In a new experiment, currently operating during owl shifts, the LCLS beam strikes a copper block, creating a field of radiation. Spare permanent magnet pieces from the LCLS undulators—which will create x-ray pulses in the finished machine—are strategically arranged around the copper to receive an amount of radiation similar to what the magnets would be exposed to in the undulators if the beam went astray.

"We need to learn how much demagnetization takes place so we can protect the undulator magnets for 20 years of operation," said Undulator Physics Manager Heinz-Dieter Nuhn. The information will help in developing a beam loss monitor that can turn the beam off if it will cause too much damage to the magnets.

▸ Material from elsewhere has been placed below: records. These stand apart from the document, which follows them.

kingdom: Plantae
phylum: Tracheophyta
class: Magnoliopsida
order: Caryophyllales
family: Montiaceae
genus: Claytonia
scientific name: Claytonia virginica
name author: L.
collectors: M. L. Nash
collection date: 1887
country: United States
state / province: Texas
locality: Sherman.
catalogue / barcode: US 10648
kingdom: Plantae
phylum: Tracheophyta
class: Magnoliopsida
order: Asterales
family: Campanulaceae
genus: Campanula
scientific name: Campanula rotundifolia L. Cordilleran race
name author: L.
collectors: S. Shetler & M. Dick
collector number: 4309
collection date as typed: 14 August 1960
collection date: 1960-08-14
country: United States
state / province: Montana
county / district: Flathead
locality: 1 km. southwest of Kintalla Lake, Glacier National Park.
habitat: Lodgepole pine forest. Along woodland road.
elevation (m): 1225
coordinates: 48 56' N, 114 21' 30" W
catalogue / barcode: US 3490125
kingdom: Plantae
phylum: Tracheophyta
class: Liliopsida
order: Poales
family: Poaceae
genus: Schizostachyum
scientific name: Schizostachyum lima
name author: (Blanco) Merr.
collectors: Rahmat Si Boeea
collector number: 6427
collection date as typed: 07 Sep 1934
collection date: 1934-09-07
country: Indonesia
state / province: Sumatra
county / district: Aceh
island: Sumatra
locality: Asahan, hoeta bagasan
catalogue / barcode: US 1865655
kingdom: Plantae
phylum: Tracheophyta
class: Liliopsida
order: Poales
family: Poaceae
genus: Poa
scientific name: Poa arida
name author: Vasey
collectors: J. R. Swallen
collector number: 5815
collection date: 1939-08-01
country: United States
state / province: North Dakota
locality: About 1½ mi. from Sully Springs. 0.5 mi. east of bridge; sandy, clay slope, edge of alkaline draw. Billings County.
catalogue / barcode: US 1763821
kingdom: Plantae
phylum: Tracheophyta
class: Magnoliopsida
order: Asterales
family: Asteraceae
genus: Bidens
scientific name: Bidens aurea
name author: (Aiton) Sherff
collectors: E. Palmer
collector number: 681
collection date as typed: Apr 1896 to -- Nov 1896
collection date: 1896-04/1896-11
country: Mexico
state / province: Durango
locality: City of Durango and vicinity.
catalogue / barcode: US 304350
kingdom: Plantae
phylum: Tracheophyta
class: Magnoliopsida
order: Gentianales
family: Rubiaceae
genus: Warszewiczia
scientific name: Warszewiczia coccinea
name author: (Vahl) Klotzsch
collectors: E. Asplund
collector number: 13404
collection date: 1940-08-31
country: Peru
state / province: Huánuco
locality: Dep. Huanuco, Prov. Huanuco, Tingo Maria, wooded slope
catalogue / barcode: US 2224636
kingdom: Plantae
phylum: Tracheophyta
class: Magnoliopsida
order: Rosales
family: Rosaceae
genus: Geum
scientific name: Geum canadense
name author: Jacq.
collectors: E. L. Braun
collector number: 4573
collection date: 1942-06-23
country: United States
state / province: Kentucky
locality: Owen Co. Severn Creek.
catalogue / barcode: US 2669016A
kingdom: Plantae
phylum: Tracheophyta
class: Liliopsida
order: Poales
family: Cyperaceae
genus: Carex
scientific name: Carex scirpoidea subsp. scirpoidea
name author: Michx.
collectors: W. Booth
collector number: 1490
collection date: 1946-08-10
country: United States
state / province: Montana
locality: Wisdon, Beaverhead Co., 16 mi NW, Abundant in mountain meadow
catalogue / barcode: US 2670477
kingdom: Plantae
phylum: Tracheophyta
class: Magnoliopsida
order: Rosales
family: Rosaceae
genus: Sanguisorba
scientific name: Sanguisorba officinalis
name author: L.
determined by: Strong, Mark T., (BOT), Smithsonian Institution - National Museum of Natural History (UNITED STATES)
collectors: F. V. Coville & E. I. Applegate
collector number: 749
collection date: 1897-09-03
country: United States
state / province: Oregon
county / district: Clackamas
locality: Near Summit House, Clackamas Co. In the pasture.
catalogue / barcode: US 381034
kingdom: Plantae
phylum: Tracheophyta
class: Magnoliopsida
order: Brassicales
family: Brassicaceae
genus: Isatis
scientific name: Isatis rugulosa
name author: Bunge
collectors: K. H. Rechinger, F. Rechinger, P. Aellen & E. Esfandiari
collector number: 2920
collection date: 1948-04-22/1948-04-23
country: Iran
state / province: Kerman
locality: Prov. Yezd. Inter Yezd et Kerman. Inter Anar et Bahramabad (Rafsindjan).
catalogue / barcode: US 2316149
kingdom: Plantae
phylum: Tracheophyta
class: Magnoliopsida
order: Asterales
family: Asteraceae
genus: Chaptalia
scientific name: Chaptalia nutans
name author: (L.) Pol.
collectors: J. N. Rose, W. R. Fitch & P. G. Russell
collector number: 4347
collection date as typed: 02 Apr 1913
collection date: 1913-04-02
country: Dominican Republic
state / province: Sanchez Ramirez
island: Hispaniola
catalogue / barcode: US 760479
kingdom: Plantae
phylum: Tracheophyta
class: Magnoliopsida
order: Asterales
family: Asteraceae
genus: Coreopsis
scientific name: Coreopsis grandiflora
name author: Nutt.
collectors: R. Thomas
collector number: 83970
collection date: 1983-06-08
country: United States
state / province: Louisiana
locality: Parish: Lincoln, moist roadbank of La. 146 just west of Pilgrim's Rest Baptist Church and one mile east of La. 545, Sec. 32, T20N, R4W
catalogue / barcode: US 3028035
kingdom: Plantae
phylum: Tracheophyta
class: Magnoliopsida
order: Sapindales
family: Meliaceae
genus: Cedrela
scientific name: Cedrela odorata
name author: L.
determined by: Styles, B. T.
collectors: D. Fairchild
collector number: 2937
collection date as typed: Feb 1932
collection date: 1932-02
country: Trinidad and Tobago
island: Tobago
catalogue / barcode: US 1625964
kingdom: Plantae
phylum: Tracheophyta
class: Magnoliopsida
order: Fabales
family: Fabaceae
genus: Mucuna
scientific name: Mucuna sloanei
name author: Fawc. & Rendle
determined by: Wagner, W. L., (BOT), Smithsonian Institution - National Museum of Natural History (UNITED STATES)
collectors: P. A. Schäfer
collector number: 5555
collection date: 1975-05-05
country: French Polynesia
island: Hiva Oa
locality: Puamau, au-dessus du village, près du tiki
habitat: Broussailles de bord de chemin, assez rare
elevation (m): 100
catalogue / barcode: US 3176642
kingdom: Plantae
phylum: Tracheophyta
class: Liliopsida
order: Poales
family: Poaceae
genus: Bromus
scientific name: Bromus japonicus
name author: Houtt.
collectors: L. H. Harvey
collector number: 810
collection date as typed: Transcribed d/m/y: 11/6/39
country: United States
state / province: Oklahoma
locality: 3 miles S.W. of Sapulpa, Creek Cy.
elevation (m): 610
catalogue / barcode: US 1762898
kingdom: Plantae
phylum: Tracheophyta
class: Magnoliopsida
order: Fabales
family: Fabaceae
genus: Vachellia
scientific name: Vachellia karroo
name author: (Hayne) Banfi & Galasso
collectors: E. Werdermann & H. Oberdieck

In mid-August, the beam will test detector components. For 12 hours a day, the LCLS beam will smash into a target at the Beam Switchyard, creating a secondary beam of electrons that simulate particles created in a collision. Jerry Va'vra is testing a prototype for particle identification that might significantly improve particle identification at a next-generation “Super-B Factory.” Six inches upstream, Tim Nelson will test a new kind of readout chip for the tracker and calorimeter of an ILC silicon detector.

In the midst of all this experimentation, the LCLS continues its work. "We're trying to cooperate with other programs while still aggressively commissioning the LCLS," said Commissioning Manager Paul Emma.